Physiologically when we are enamored with someone our brains produce a chemical. Those chemicals give us a feeling of euphoria. As we become more accustomed to that person we produce less chemicals and the feelings of euphoria go away. It doesn’t happen quickly but it happens. This is the basis behind “the seven year itch.”

The chemical wash in our brains just doesn’t have the same effect. A new person in our lives produces new feelings of euphoria and we suddenly see that we are in love all over. We fell out of love with our present mate and in love with another.

I say all of this for this point. Love is not emotional. Love is a decision made on behalf of the other person. In Abraham’s day, love was most often something that happened after marriage. Couples grew to appreciate each other and love each other not based upon the physical but upon the person.

That is why the marriage vows are taken.

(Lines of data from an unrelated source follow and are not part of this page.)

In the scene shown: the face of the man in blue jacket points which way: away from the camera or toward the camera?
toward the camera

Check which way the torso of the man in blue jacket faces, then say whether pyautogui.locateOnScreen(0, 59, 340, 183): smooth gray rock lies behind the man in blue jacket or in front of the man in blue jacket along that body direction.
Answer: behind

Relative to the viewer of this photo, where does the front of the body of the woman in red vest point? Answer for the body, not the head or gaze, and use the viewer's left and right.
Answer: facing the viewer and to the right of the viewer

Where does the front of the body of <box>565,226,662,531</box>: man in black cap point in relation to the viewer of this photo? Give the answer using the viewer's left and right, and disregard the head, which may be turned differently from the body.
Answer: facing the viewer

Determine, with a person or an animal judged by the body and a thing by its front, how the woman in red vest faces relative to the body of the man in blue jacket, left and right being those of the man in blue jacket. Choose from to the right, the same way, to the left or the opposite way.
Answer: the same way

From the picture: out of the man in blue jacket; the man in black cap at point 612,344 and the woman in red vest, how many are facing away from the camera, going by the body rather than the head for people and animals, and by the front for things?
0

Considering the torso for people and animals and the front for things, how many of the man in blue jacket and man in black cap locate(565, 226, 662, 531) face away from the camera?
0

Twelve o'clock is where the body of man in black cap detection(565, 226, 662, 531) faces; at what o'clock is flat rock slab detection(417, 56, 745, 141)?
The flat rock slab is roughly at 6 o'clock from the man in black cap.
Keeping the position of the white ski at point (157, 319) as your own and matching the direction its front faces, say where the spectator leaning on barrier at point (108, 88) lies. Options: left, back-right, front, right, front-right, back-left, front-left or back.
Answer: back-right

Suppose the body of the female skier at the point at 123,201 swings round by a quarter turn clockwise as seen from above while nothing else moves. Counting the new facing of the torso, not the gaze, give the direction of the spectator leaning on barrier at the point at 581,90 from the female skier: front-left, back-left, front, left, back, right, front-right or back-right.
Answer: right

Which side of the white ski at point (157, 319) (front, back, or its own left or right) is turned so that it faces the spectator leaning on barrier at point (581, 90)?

The beauty of youth gives way to the advancement of age. If our marriage is not built upon something deeper than the physical then we are left to emotional swings being the driving force behind our marriages. Emotions will pass. True love remains committed long after the feelings have vanished.

Parents can prepare their children for marriage by talking with them about what holds a marriage together. Children prepare themselves for marriage by trying realizing that love is not emotional and not allowing the emotions to have the final word. Emotions will pass. True love remains committed long after the feelings have vanished.

Parents want to make sure that our children are married. Most of us look forward to the day when we see our children take vows with another. In some way we might feel that an important task has been accomplished. Abraham wanted to make sure that his son was married. He knew exactly what kind of mate was needed for his son. I would encourage our teens to listen to parents. They want what is best for you.

Preparation

We don’t know how long Abraham had been thinking about a wife for Isaac. But when the time came for Isaac to be married, Abraham had some definite ideas about a prospective mate. He didn’t want a woman from the Canaanites as a bride for his son. We are not told why but it could easily be because of their lack of faith in God. Second, he wanted to make sure that Isaac did not go back to the Mesopotamian region. Isaac must remain in the land God has promised. Finally, Abraham believed that God would prepare his family in Mesopotamia for his servant’s arrival. In verse 7, Abraham believes that one of God’s angels will proceed the servant to prepare the family for his arrival.

The servant is Abraham’s representative. He is acting on behalf of his master. On oath he will secure a wife for Isaac just as if it were Abraham himself doing the looking. The servant prays for God to help him know who has been chosen. He even sets up a scenario which if a girl does a certain thing, then he will know that God has chosen this one for Isaac.

Parents, we need to pray for our children in finding a mate. Start when they are born and do not stop until you die. The person your son or daughter is going to marry is already in this world. We probably don’t know the parents or the way they will raise their child. There needs to be a belief that our God is interested in who our children marry. Like Abraham we need to believe that God will go before us preparing that family just as he did with Rebekah’s family.

This chapter ends describing one of the purposes of marriage. Rebekah returns to Isaac’s land. Isaac brings Rebekah to his mother’s tent. She became his wife and he loved her. Isaac was comforted after his mother’s death. One of the purposes of marriage is to take away loneliness. Isaac and his mother must have had a special relationship. Isaac was 37 when his mother died. Three years he has grieved over her loss. At age 40, Rebekah comes into his life and Isaac is comforted. This is what marriage is about. Comfort and an end to loneliness. Parents, let’s pray for our children. Children pray for yourself to find a mate who will end your loneliness and be a comfort to you.